Other places maybe, but not London. At the Heathrow arrivals gate, no one had been there to meet me. On the way into London on the tube, I had tried smiling at people, projecting a sunny attitude, but I had been met with frowns, and some had turned away. Getting off the tube at Willesden Green, I had gone into a newsagent’s to buy a packet of wine gums, had excitedly told the cashier that you couldn’t buy them in New Zealand, and he had silently—no, scornfully—handed me my change. Still feeling upbeat, I had walked from the tube station to my friend Belinda’s flat only to discover no one was there. Belinda had left a note, and a key, and I had let myself in and sat down on my suitcase—stuffed to the zipper with all I owned—and that’s when deflation began. I had come back to London without any plan besides entitlement, and staring at the two-seater couch in front of me that was about to become my bed, I realized what a fool I had been.
The name that had caught my attention on the buzzer of our old building was Peggy Wright: our former upstairs neighbor, a force of nature, someone to be reckoned with, older than my parents but ageless. I remembered her well—her high, cackling laugh, her lipstick-stained teeth—but wasn’t sure if she’d remember me, at least not in my present incarnation. At the time we left the neighborhood, I was a scrawny eight-year-old waif in glasses so thick that no one—including me—knew what I looked like behind them. Since then, I had grown tall and robust and switched to contact lenses, but along with those things had come caution, and that’s what hindered me now.

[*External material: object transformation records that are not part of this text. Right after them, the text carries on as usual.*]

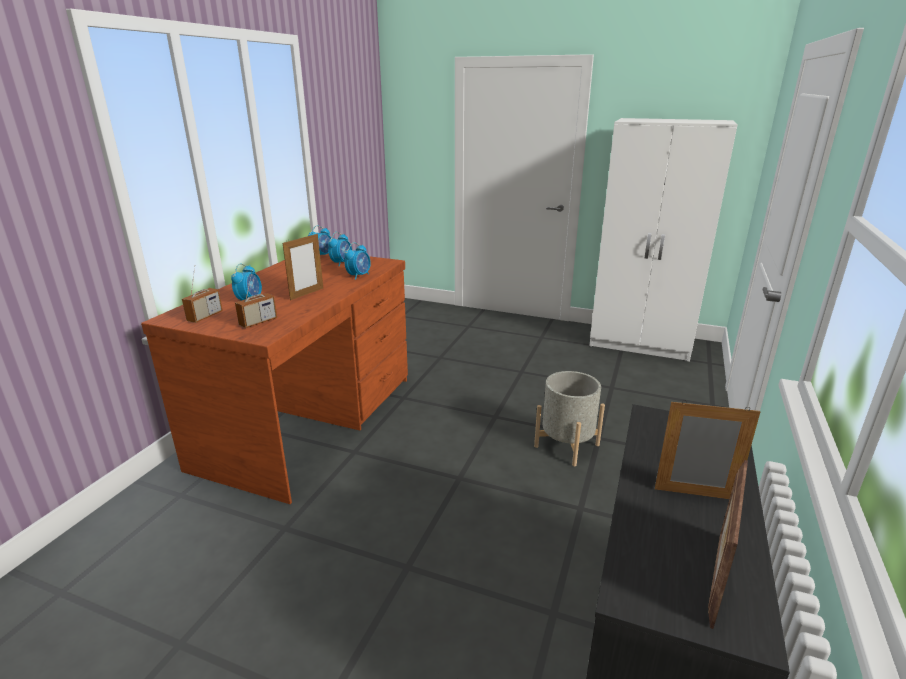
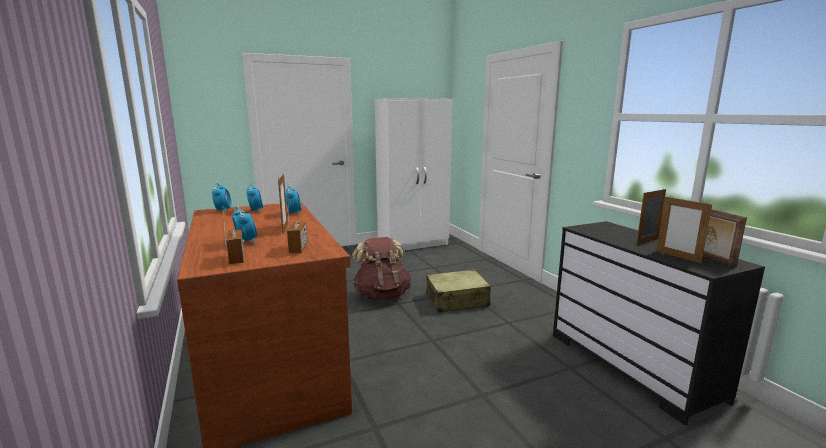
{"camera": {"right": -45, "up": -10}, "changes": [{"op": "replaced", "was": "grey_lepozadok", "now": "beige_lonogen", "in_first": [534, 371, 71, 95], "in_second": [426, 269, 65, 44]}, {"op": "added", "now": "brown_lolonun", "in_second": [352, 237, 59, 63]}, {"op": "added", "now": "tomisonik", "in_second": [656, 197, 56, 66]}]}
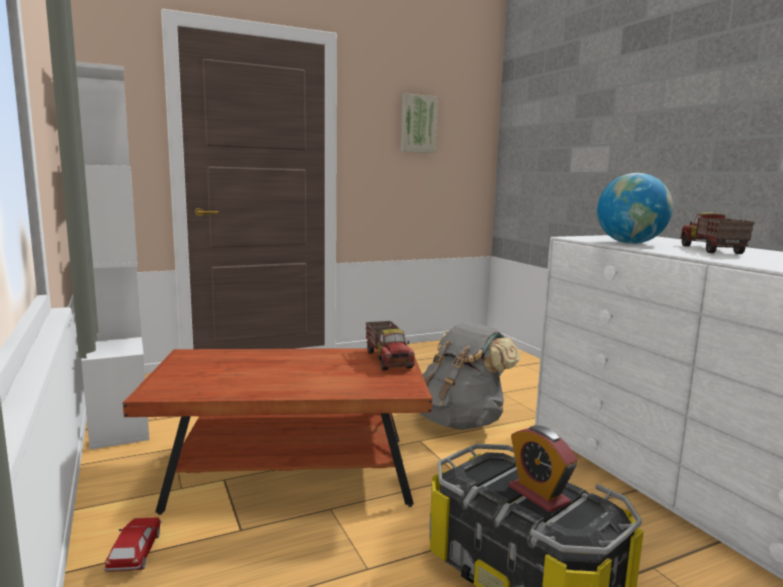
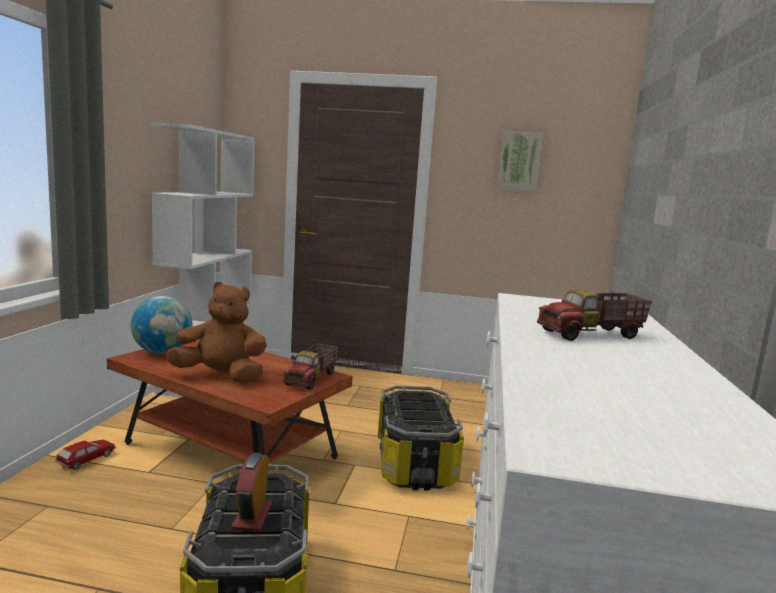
{"camera": {"right": 35, "up": 0}, "changes": [{"op": "replaced", "was": "grey_lolonun", "now": "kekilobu", "in_first": [420, 322, 100, 108], "in_second": [378, 385, 86, 106]}, {"op": "moved", "was": "vanovol", "in_first": [597, 173, 76, 71], "in_second": [131, 296, 61, 58]}, {"op": "turned", "was": "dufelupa", "in_first": [680, 212, 75, 42], "in_second": [537, 290, 115, 51], "clockwise": -150}, {"op": "added", "now": "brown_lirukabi", "in_second": [166, 281, 101, 102]}]}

From the front stairs, I surveyed the altered street. The most obvious thing missing was Katy’s, the junk shop that had doubled as a grocery store, and the first shop I had been allowed to visit on my own—pound note clutched in sticky hand—to buy bread and milk and liquorice allsorts. There was no signage over the door, just a blank awning, but everyone knew the old lady who owned it and referred to the shop by her name. Katy would have been well into her eighties or even nineties back then, and walked with the aid of a Zimmer frame, but she had the smile of a schoolgirl and ran her shop like she was one. Sliced bread and newspapers were her staples, but she sold these alongside a gargantuan pile of moth-eaten trash: lace doilies, books, curios, plates, petticoats, brooches, hats. How any of it got there, nobody knew, but if you spotted something in the junk pile you wanted to buy, Katy would examine it in her shaking hands as though she had no idea how it got there either. She would mutter that she just had to check with her daughter to see how much it was worth. And that would be the last you saw of it. Katy’s daughter ran a stall in the Portobello Market arcade, and once alerted to the desirability of certain objects in her mother’s junk shop, she whisked them away, polished them up, and rebirthed them as exorbitantly priced antiques. Now in place of Katy’s there was a boutique for “hommes” with a solitary, art-directed sneaker displayed in its long, gleaming window—nothing else—and I wondered if it was progress or absurdity that Katy’s path of excessive bric-a-brac had culminated, decades later, in a store for one-footed Frenchmen.